— start Passage given —

ODESOLVE INDEX

ODESOLVE _ _ _ _ _ _ _ _ _ _ _ _ operator

The odesolve package is a solver for ordinary differential equations. At the present time it has still limited capabilities:

1. it can handle only a single scalar equation presented as an algebraic expression or equation, and

2. it can solve only first-order equations of simple types, linear equations with constant coefficients and Euler equations.

These solvable types are exactly those for which Lie symmetry techniques give no useful information.

syntax:

odesolve(<expr>,<var1>,<var2>)

<expr> is a single scalar expression such that <expr>=0 is the ordinary differential equation (ODE for short) to be solved, or is an equivalent equation.

<var1> is the name of the dependent variable, <var2> is the name of the independent variable.

A differential in <expr> is expressed using the df operator. Note that in most cases you must declare explicitly <var1> to depend of <var2> using a depend declaration -- otherwise the derivative might be evaluated to zero on input to odesolve.

— end Passage given —
— start Extracted material —

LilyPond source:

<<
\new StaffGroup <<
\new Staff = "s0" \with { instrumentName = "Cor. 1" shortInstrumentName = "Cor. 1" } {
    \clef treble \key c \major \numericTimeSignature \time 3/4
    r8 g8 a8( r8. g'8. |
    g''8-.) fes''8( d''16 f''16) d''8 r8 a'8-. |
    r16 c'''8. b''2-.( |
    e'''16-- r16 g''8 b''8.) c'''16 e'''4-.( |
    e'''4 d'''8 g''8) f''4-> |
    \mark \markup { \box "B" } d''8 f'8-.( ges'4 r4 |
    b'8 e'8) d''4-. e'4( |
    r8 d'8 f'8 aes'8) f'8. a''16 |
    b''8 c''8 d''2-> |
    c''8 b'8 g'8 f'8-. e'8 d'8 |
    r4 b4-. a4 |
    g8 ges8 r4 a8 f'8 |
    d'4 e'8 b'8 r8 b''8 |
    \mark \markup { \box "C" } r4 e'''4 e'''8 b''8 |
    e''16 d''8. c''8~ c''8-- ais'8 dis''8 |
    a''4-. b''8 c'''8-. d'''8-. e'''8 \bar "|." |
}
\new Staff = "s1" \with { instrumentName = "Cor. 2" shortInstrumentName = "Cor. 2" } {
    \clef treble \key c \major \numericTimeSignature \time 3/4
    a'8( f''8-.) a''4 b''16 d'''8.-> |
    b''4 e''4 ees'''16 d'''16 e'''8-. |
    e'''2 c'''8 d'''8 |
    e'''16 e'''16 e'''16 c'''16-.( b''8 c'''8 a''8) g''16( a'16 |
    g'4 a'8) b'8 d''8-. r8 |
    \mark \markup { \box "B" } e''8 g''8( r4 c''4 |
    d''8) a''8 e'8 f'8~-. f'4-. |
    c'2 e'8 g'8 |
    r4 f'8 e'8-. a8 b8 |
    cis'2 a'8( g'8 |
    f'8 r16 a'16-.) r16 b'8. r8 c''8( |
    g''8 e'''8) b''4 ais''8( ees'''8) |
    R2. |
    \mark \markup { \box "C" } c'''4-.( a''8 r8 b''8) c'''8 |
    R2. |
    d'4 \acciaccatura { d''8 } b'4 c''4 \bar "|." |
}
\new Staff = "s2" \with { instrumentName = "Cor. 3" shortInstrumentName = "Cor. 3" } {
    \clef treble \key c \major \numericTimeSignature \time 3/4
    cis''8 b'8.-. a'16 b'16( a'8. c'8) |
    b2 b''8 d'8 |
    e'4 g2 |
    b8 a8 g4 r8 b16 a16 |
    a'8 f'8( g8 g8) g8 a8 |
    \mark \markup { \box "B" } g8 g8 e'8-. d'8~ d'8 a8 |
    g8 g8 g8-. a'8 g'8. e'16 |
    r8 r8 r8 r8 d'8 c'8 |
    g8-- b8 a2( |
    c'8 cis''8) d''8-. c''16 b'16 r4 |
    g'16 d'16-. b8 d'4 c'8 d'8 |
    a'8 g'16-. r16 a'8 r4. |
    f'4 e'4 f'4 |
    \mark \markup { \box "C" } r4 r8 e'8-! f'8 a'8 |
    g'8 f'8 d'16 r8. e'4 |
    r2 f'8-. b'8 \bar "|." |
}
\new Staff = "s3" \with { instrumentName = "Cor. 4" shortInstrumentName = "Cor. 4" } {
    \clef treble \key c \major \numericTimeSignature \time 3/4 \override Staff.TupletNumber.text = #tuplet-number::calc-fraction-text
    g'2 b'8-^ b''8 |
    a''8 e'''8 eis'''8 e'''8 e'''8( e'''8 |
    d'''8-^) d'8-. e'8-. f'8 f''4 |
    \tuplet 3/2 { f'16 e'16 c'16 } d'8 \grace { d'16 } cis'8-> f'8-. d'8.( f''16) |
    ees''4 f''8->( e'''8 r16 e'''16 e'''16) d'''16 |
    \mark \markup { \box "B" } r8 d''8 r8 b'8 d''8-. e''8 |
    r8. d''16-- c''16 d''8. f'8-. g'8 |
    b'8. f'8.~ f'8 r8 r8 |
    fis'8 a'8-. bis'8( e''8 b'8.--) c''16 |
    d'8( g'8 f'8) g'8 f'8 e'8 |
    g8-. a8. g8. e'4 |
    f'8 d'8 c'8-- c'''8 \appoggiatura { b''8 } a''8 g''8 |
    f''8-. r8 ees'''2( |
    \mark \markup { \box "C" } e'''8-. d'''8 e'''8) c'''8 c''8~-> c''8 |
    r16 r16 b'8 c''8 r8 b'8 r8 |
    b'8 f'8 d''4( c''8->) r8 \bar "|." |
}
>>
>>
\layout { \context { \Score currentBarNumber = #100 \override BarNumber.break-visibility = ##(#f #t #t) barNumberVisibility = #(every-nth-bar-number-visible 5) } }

— end Extracted material —

• [Challenge 1]
Do these statements agree with the odesolve documentation? (a) odesolve can handle a system of several equations at once. (b) <var2> names the independent variable. (c) Differentials in <expr> are written with the depend operator. Answer yes or no for each and quote the deciding words.
• [Challenge 2]
Extend the odesolve documentation from where it stops, continuing its description of how the operator is used.

• [Right answer 1]
(a) No: "it can handle only a single scalar equation presented as an algebraic expression or equation"
(b) Yes: "<var2> is the name of the independent variable."
(c) No: "A differential in <expr> is expressed using the df operator."

• [Right answer 2]
The returned value is a list containing the equation giving the general solution of the ODE (for simultaneous equations this will be a list of equations eventually). It will contain occurrences of the operator arbconst for the arbitrary constants in the general solution. The arguments of arbconst should be new. A counter !!arbconst is used to arrange this.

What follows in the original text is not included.